● Explore the material
**A.** Rewrite the passage on arguments about God, starting with "To summarize: All" and going on through "remain recognizably human.", and change "indifference" to "apathy".
**B.** Using the passage on arguments about God, answer these:
(i) How does it judge most arguments against the existence of God?
(ii) What does it call the only worthwhile attitude toward the idea of God?
(iii) What does it say we must engage with if we want to remain recognizably human?

● Text excerpt
========================

To summarize: All arguments for the existence of God are idiotic but most arguments against the existence of God are not much better. The only worthwhile attitude towards the idea of God is indifference. However, given that religion (or something like it) governs all aspects of our life - personal and social (we need those bindings), it is difficult to reject it as something from all daily life. In other words, while God or Science are irrelevant, many of the rituals associated with our belief in them are structurally essential to our life and we would ignore them at our peril. Those are worth subscribing to or fighting against, and, in fact, we have no choice but to engage with them in one way or another if we want to remain recognizably human.

========================

● Dataset content
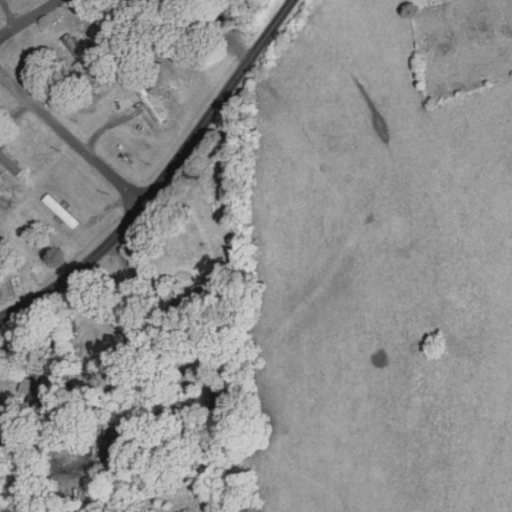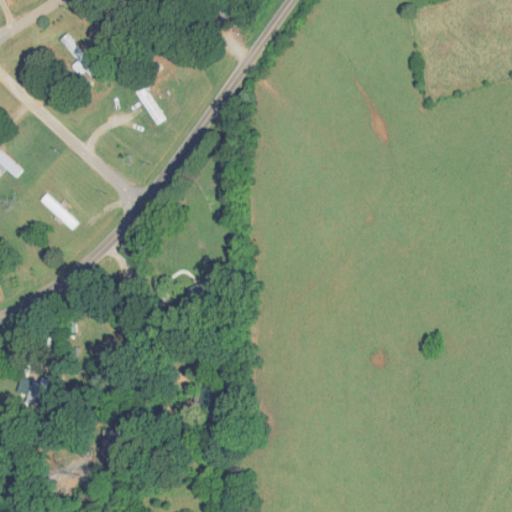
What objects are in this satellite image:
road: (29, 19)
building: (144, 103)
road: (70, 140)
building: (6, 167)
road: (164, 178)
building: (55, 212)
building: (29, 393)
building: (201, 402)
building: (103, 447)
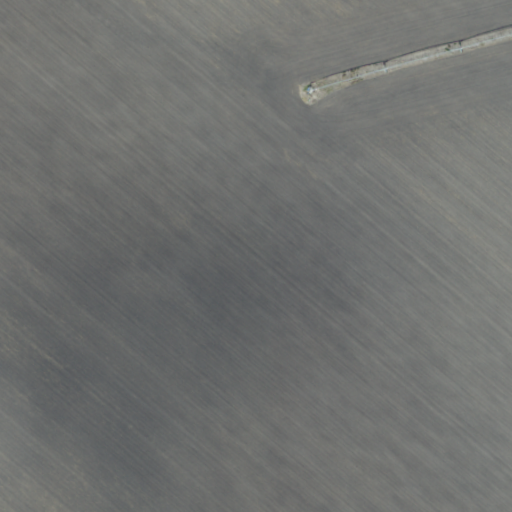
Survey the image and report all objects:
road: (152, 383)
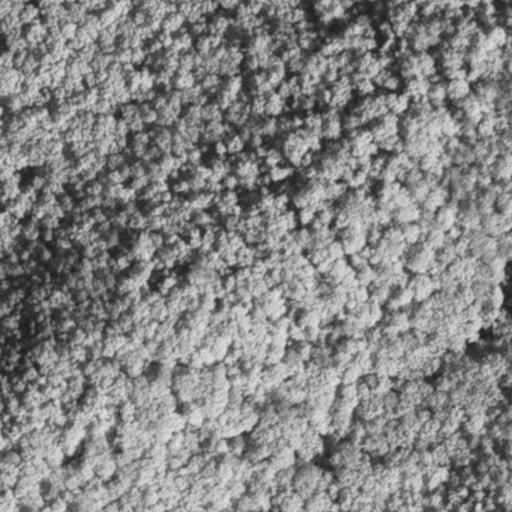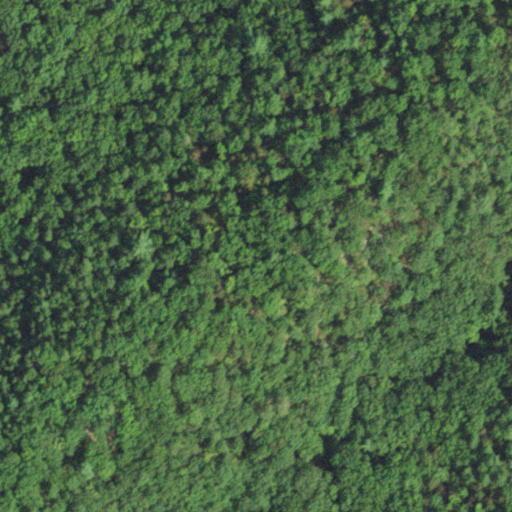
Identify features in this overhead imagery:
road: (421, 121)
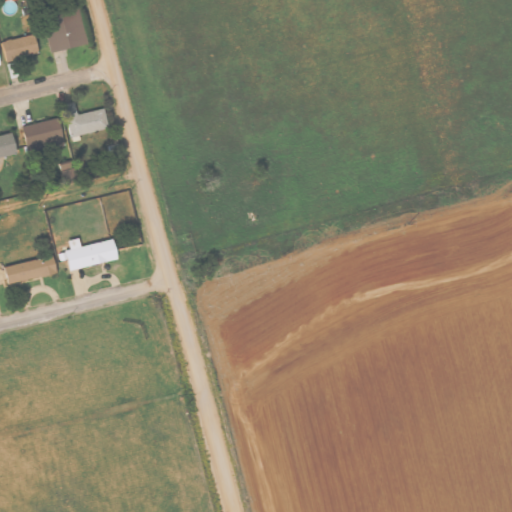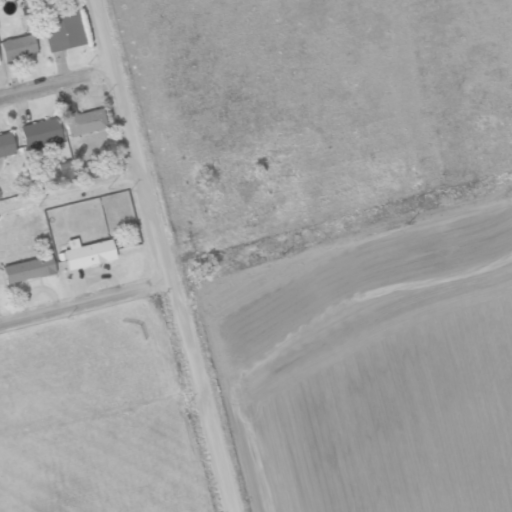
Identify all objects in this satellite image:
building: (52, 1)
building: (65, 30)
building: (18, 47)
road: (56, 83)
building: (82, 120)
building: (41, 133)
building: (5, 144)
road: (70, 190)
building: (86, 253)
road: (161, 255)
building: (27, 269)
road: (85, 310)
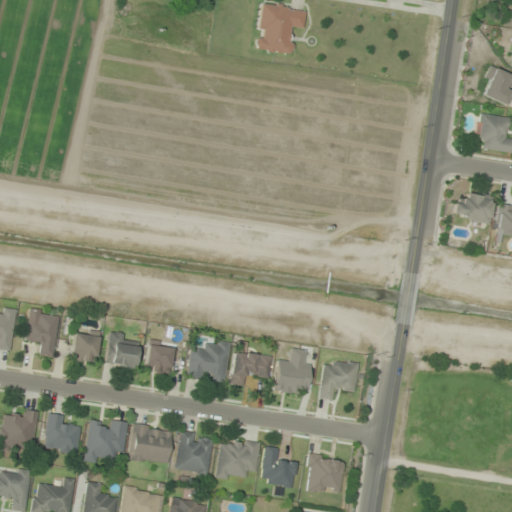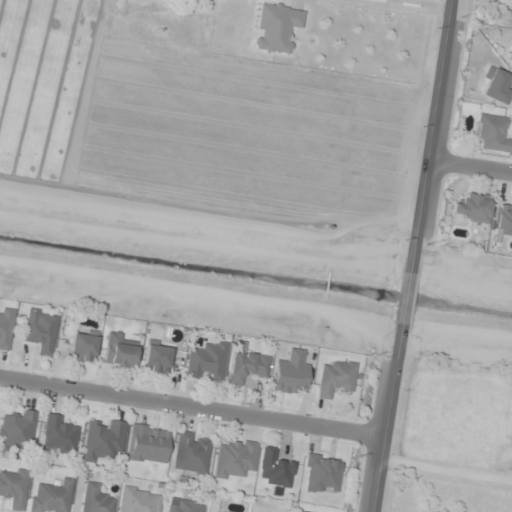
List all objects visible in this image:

========================

● Answers to the exercises
**A.**
To summarize: All arguments for the existence of God are idiotic but most arguments against the existence of God are not much better. The only worthwhile attitude towards the idea of God is apathy. However, given that religion (or something like it) governs all aspects of our life - personal and social (we need those bindings), it is difficult to reject it as something from all daily life. In other words, while God or Science are irrelevant, many of the rituals associated with our belief in them are structurally essential to our life and we would ignore them at our peril. Those are worth subscribing to or fighting against, and, in fact, we have no choice but to engage with them in one way or another if we want to remain recognizably human.

**B.**
(i) They are not much better than the arguments for the existence of God, which are all idiotic.
(ii) Indifference.
(iii) The rituals associated with our belief in God or Science.